**Passage for review**:
Case law provides examples of separation where parties live apart under a single roof. The focus is on the division of households. In some cases, where the parties lived together for the sake of the children, the courts held that they were not living apart. Other cases placed less emphasis on physical separation and more on the psychological and social elements of separation. There is both an objective and subjective aspect.
The Marriage Act 2019 provided that spouses who live in the same dwelling as one another shall be considered as living apart from one another if the court is satisfied that, while so living in the same dwelling, the spouses do not live together as a couple in an intimate and committed relationship. A relationship does not cease to be an intimate relationship merely because it is no longer sexual in nature.
Reconciliation
For the grant of divorce, the Constitutional provision and legislation require that there are no reasonable prospects for reconciliation. The court must make this finding. It must be an objective finding. Therefore one party cannot unilaterally refuse divorce on the basis that there is a reasonable prospect of reconciliation from his or her perspective.
In practice, refusal of divorce on this ground would be very rare. The courts have jurisdiction to adjourn proceedings if there is a possibility of reconciliation. However, this requires the consent and engagement of both parties.
It is unlikely that the court would refuse an adjournment if both parties wished to seek reconciliation. Equally, it is unlikely that a court would force an adjournment unless one or both parties consented.
Where there is an adjournment, all written and oral communication between the spouses and their representatives for the purpose of seeking assistance in relation to a reconciliation or an agreement and any record of the same is not admissible as evidence in later court proceedings. This is to incentivise compromise.

**Entries shown**:
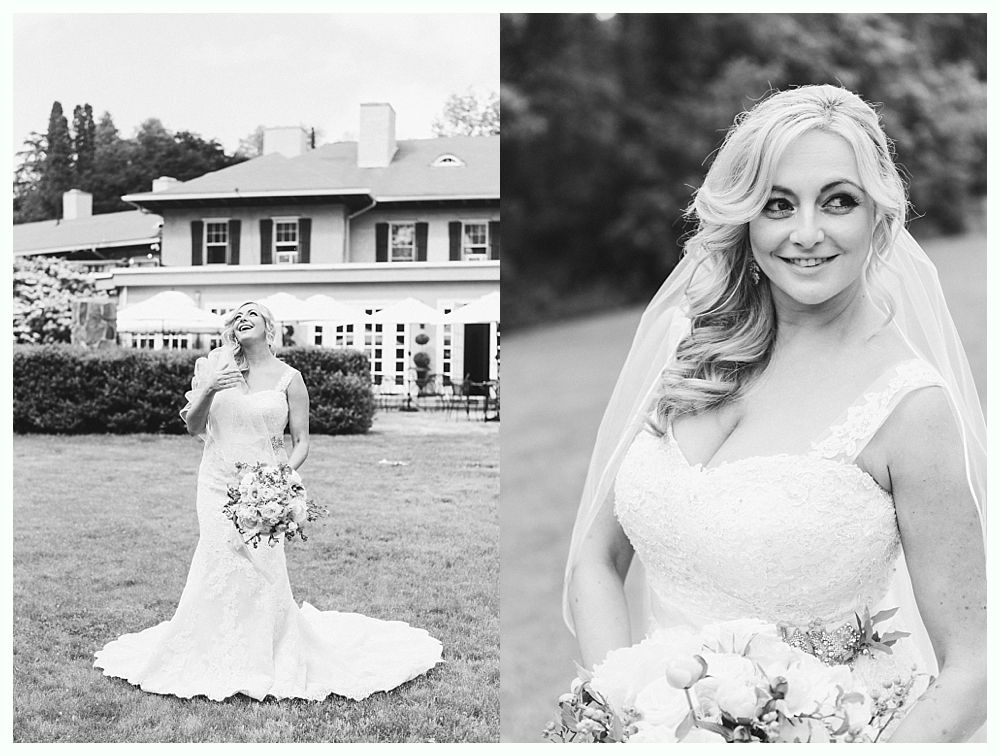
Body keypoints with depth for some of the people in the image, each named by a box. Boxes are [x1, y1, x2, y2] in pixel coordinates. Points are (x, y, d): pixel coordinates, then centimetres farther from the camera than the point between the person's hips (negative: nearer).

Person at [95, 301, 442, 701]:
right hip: (217, 486, 2)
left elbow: (301, 441, 3)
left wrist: (285, 473, -15)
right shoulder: (217, 368, 8)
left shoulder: (288, 378, 1)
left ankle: (267, 660, 14)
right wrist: (207, 390, -12)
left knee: (260, 572, -7)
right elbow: (194, 427, 5)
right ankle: (222, 663, 20)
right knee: (218, 572, 0)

**Your instructions**: Reproduce, word for word, the entire passage above on living apart and reconciliation in divorce.

**The answer**:
Case law provides examples of separation where parties live apart under a single roof. The focus is on the division of households. In some cases, where the parties lived together for the sake of the children, the courts held that they were not living apart. Other cases placed less emphasis on physical separation and more on the psychological and social elements of separation. There is both an objective and subjective aspect.
The Marriage Act 2019 provided that spouses who live in the same dwelling as one another shall be considered as living apart from one another if the court is satisfied that, while so living in the same dwelling, the spouses do not live together as a couple in an intimate and committed relationship. A relationship does not cease to be an intimate relationship merely because it is no longer sexual in nature.
Reconciliation
For the grant of divorce, the Constitutional provision and legislation require that there are no reasonable prospects for reconciliation. The court must make this finding. It must be an objective finding. Therefore one party cannot unilaterally refuse divorce on the basis that there is a reasonable prospect of reconciliation from his or her perspective.
In practice, refusal of divorce on this ground would be very rare. The courts have jurisdiction to adjourn proceedings if there is a possibility of reconciliation. However, this requires the consent and engagement of both parties.
It is unlikely that the court would refuse an adjournment if both parties wished to seek reconciliation. Equally, it is unlikely that a court would force an adjournment unless one or both parties consented.
Where there is an adjournment, all written and oral communication between the spouses and their representatives for the purpose of seeking assistance in relation to a reconciliation or an agreement and any record of the same is not admissible as evidence in later court proceedings. This is to incentivise compromise.